Selected excerpt —
┌────────
# Help with a Name



## donna75126 (Aug 15, 2012)

I am going to do a first time fair and I am needing a name.  I pretty much just do bath salts, bath bombs and scrubs. Alittle body butter.

Does anyone have any great unqiue name ideas.

Thanks
Donna


----------



## Genny (Aug 15, 2012)

What kind of market are you catering to?  
Where do you live and is there anything unique about where you live?
Do you plan on expanding to anything beyond bath and body anytime?
Are you looking for fun names, chic names, cutesy names, country-style names, etc?


----------



## donna75126 (Aug 15, 2012)

I want to market to the cost conscience lady. Affordable.  We are just two girls from Texas.We are  doing a show in the outskirts of Dallas. Later on we might do some soaps, facial oils. 
We want fun, cute whimsy. Our labels are going to be multi color polka dot.


----------



## Hazel (Aug 15, 2012)

How about "Two Gals from Texas"?


----------



## Genny (Aug 15, 2012)

Hazel said:
			
		

> How about "Two Gals from Texas"?



Ooh, I like that.  I vote for Hazel's "Two Gals from Texas".   I'm picturing two cute little cartoon cowgirls for a logo.


----------



## donna75126 (Aug 16, 2012)
└────────
Supplied data —
┌────────
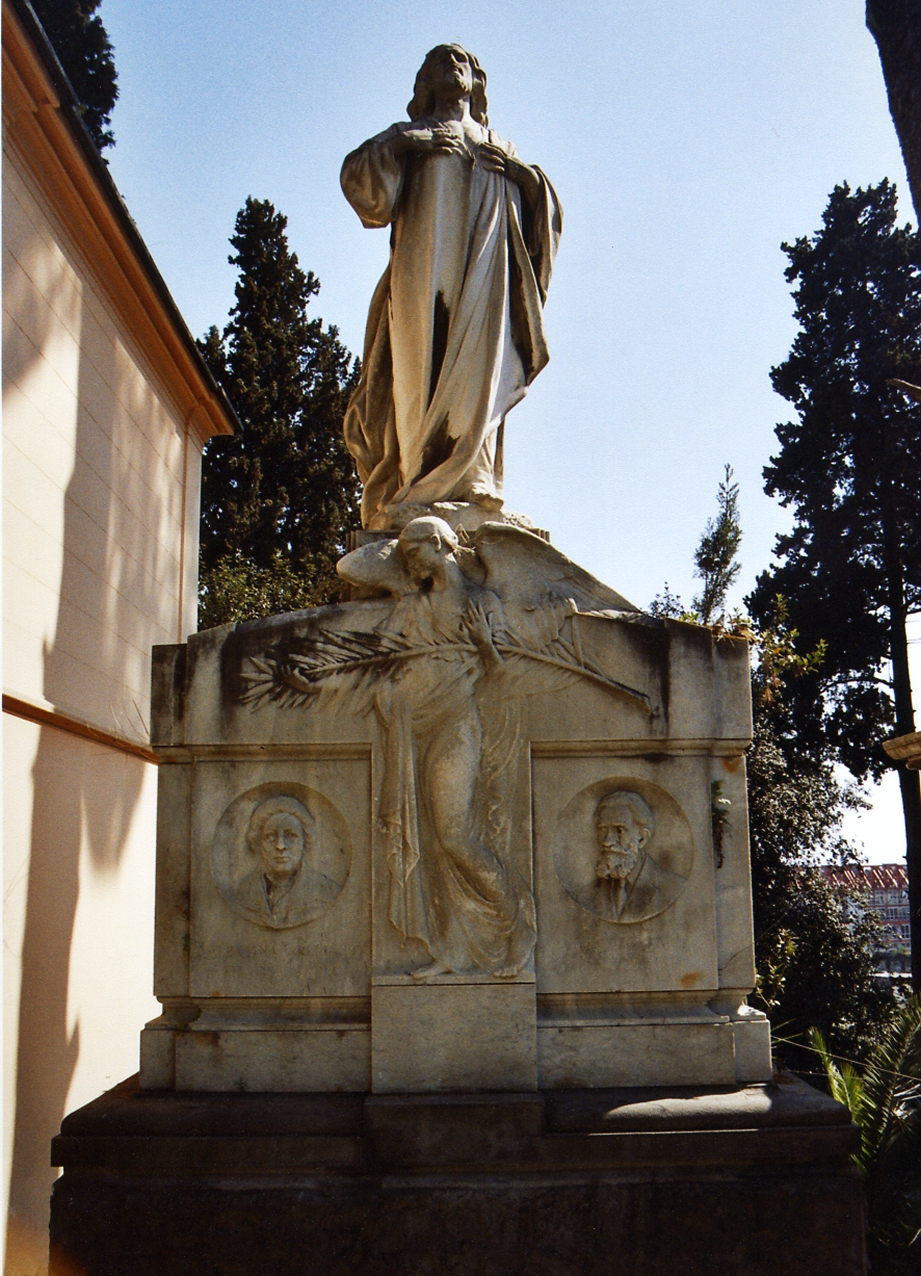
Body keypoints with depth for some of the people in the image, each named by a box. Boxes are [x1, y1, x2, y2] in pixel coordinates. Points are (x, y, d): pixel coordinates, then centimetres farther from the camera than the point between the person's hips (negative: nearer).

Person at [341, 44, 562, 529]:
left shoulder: (499, 147, 32)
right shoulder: (410, 135, 27)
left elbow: (546, 207, 20)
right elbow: (356, 172, 8)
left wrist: (519, 170, 2)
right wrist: (408, 141, -3)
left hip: (485, 269, 2)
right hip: (425, 264, -1)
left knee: (478, 364, -16)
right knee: (426, 363, -18)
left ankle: (474, 481, -24)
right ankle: (423, 483, -25)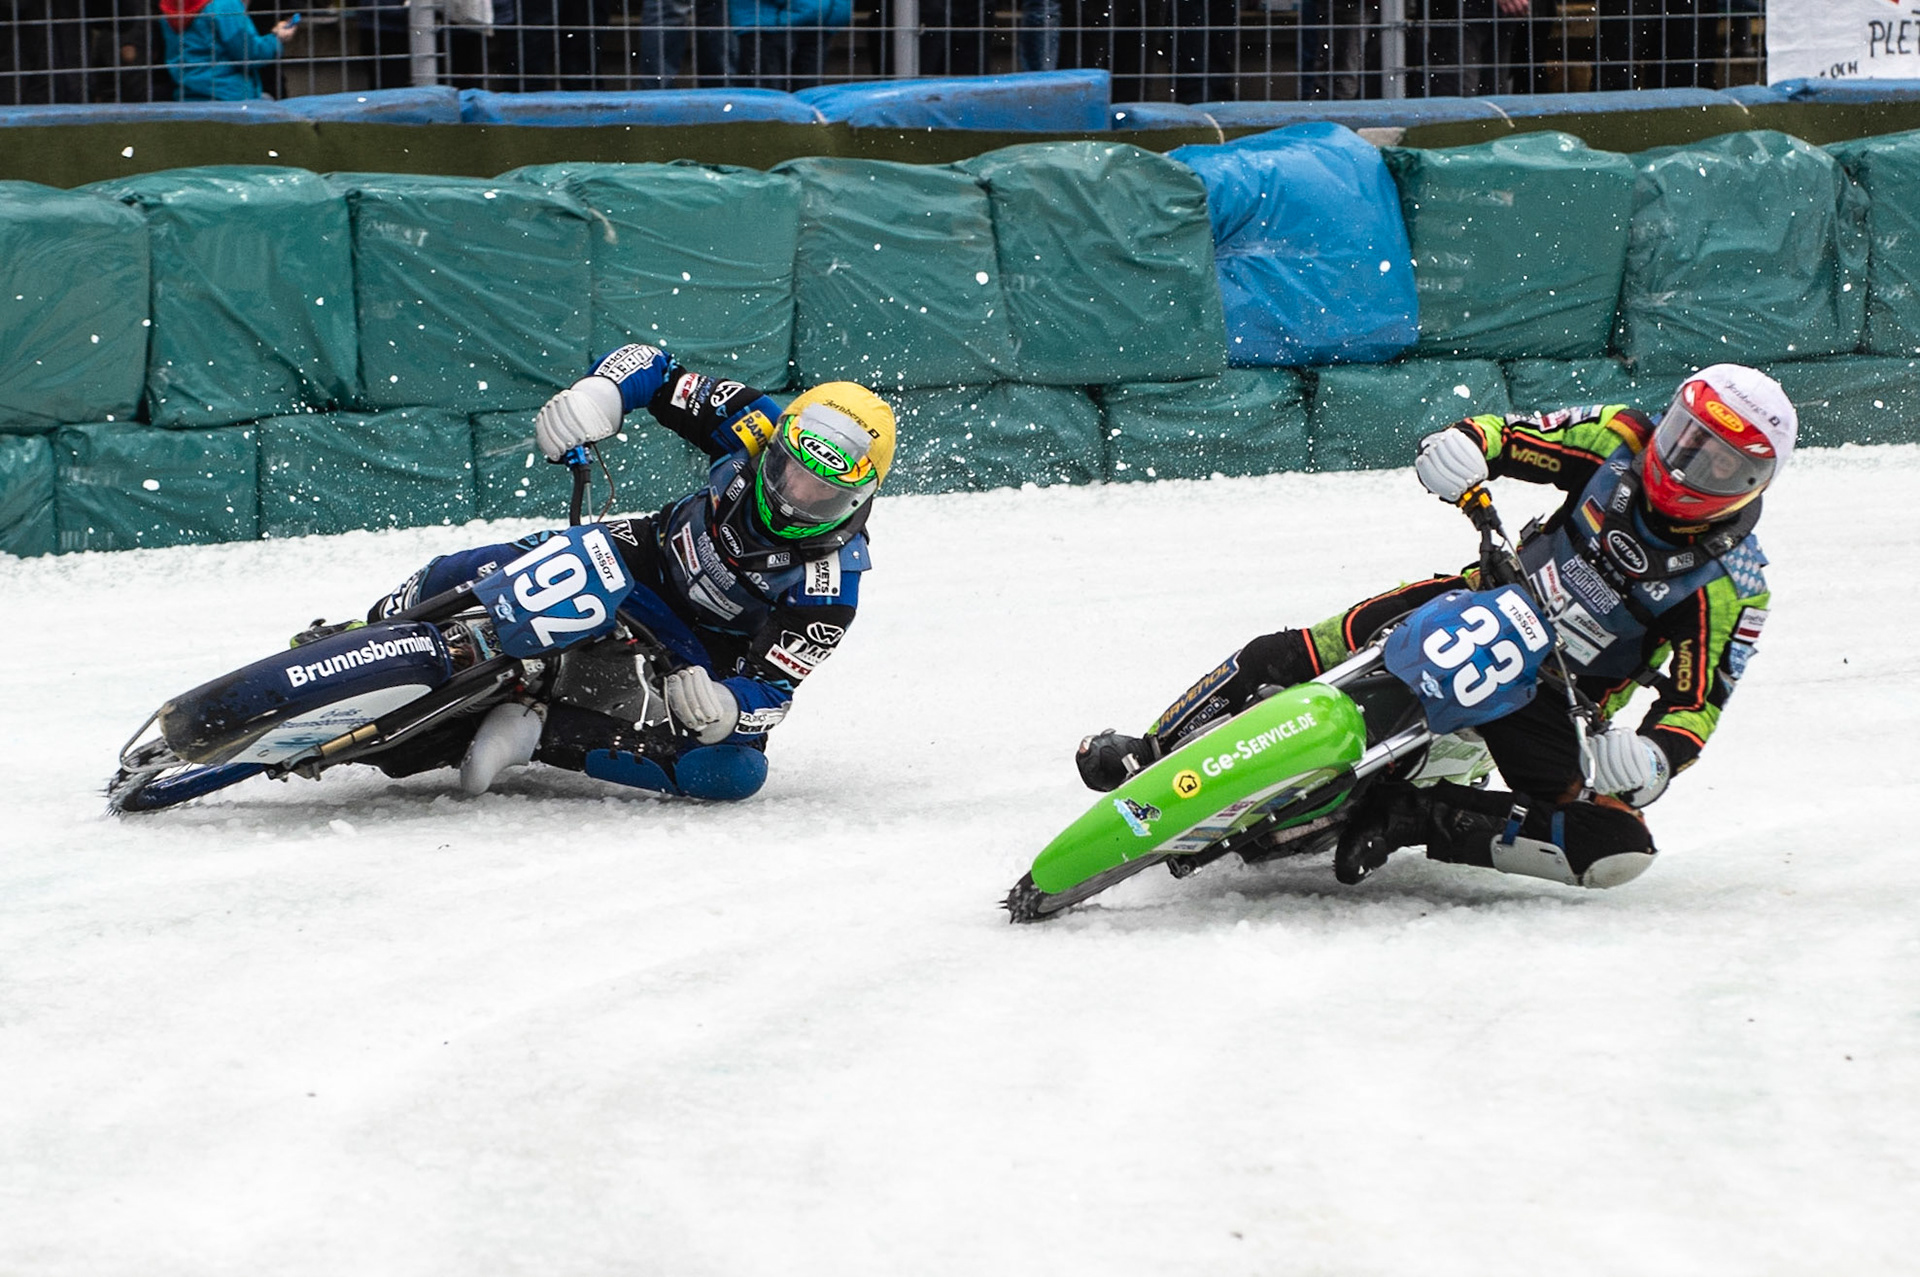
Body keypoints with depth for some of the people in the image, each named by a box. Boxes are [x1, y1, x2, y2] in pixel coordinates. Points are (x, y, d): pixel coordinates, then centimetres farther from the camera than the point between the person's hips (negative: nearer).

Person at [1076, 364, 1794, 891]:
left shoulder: (1729, 592, -16)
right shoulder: (1623, 442, -8)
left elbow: (1697, 707, -15)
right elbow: (1509, 435, -1)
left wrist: (1654, 759, -37)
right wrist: (1465, 445, -25)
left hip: (1544, 701, -2)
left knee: (1618, 851, -27)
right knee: (1281, 660, -12)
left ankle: (1410, 819, -20)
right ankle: (1145, 758, 10)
└────────
What to do —
1 > In the forum thread about naming a bath products business, reproduce the stretch from "Does anyone have" through "where you live?", swapping "catering to" for "selling to".
2 > Answer these questions from the forum thread about naming a bath products business.
(a) What products does the first poster say they mostly make?
(b) What design will the labels have?
(c) What logo does Genny picture for the suggested name?

Responses for each task —
1 >
Does anyone have any great unqiue name ideas.

Thanks
Donna


----------



## Genny (Aug 15, 2012)

What kind of market are you selling to?  
Where do you live and is there anything unique about where you live?

2 >
(a) Bath salts, bath bombs and scrubs, plus a little body butter.
(b) Multi color polka dot.
(c) Two cute little cartoon cowgirls.